— Exercise text —
• • • • •

Guests: Brian Elliott (Blitzy), Emad Mostaque (Intelligent Internet), Dave Blundin (Link Exponential Ventures)
Date: September 26, 2025
In this episode, Peter Diamandis and co-hosts explore the relentless acceleration of artificial intelligence, its wide-reaching impact on jobs and education, and the trillion-dollar race for AI compute infrastructure. Special guests Brian Elliott, Emad Mostaque, and Dave Blundin offer insider commentary on the "AI wars" (Google, Microsoft, OpenAI, Meta, xAI), the transforming landscape of higher education, the ongoing data center arms race, the coming disruption in healthcare and capital markets, and the underlying question: is this an AI bubble — or a true economic inflection point?
On AI Bubble vs. Reality:
"AI is useful. People pay for it because it has economic value." – Imad Mostaque (00:00)

• • • • •

— Information supplied —
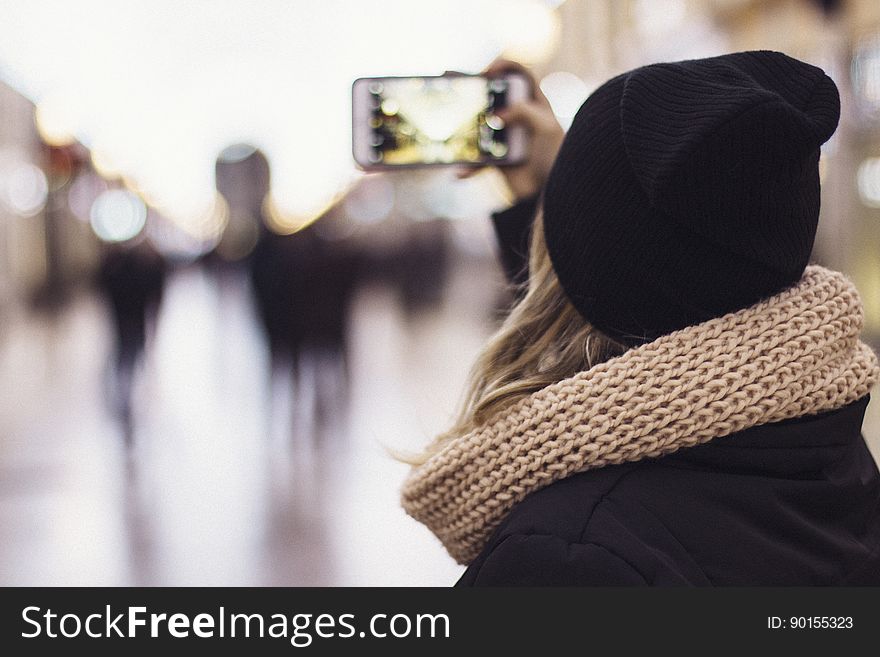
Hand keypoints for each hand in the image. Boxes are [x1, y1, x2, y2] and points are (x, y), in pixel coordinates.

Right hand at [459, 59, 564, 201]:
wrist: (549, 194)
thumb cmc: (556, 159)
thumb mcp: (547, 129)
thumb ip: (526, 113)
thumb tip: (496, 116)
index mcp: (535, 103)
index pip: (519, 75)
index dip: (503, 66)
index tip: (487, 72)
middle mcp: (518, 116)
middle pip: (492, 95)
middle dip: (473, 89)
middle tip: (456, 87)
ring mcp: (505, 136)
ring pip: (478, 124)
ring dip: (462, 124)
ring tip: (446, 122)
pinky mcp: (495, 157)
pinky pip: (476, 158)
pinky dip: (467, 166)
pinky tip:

• • • • •

— Instructions —
**1.** Copy the passage of the AI episode summary between "Guests: Brian Elliott" and "economic inflection point?", inclusive.
**2.** Continue the AI episode summary from the point where it ends.

— Exercise answers —
**1.**
Guests: Brian Elliott (Blitzy), Emad Mostaque (Intelligent Internet), Dave Blundin (Link Exponential Ventures)
Date: September 26, 2025
In this episode, Peter Diamandis and co-hosts explore the relentless acceleration of artificial intelligence, its wide-reaching impact on jobs and education, and the trillion-dollar race for AI compute infrastructure. Special guests Brian Elliott, Emad Mostaque, and Dave Blundin offer insider commentary on the "AI wars" (Google, Microsoft, OpenAI, Meta, xAI), the transforming landscape of higher education, the ongoing data center arms race, the coming disruption in healthcare and capital markets, and the underlying question: is this an AI bubble — or a true economic inflection point?

**2.**
On Higher Education’s Obsolescence:
"We can build a nuclear reactor on campus faster than we will ever change this curriculum." – Dave Blundin (03:03)
On Compute Scarcity as Bottleneck:
"Abundance everywhere except compute scarcity... fundamentally, it is a physical infrastructure problem, not just a software problem." – Greg Brockman (27:13–27:31)
On Opportunity:
"There will never be a better time. There never has been a better time. Maybe tomorrow." – Dave Blundin (98:57)
On Human Value in Work:
"Humans will have negative value in cognitive labor in a few years... If you’re in a job where your role is to beat other people... you’re not going to beat an AI." – Imad Mostaque (83:00)
On The Infrastructure Armistice:
"We’re converting electrons into intelligence and into, into crypto." – Peter Diamandis (22:24)
Intro & Main Theme
Education Crisis & AI
AI Wars and Compute Race
AI’s Impact on the Labor Market
Hardware & Integration
Structural Changes: Economy & Finance
Health & Drug Discovery
*For a full, detailed transcript and more resources, visit the podcast website or subscribe to Peter Diamandis' newsletter.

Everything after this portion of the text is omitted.